* [Action item]
Search the data below, and report every line in which "sensitive" occurs.

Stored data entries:
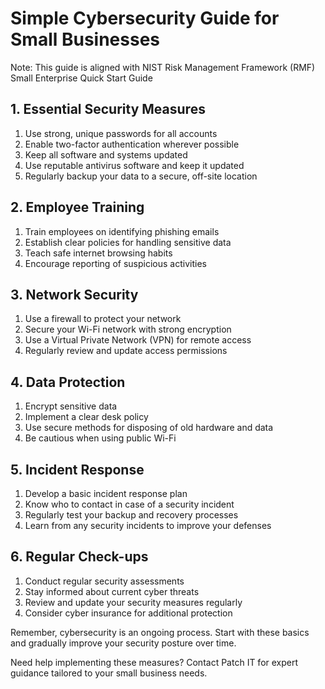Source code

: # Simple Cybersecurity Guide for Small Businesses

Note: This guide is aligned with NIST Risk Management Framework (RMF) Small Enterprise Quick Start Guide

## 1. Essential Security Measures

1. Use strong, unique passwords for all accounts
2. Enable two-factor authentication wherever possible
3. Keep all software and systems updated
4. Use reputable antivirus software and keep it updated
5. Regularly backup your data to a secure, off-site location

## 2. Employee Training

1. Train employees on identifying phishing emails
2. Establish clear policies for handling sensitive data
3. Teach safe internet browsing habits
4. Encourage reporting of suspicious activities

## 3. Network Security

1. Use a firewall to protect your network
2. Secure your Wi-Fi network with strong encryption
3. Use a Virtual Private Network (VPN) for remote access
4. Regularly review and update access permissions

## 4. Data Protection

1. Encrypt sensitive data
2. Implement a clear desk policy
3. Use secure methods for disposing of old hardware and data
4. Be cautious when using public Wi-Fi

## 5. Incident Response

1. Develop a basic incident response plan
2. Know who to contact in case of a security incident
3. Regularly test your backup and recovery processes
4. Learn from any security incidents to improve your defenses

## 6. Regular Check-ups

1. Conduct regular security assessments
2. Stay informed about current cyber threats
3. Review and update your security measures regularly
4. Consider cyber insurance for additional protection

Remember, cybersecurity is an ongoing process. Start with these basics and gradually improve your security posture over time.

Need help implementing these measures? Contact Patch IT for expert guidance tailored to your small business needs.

* [Written response]
2. Establish clear policies for handling sensitive data
1. Encrypt sensitive data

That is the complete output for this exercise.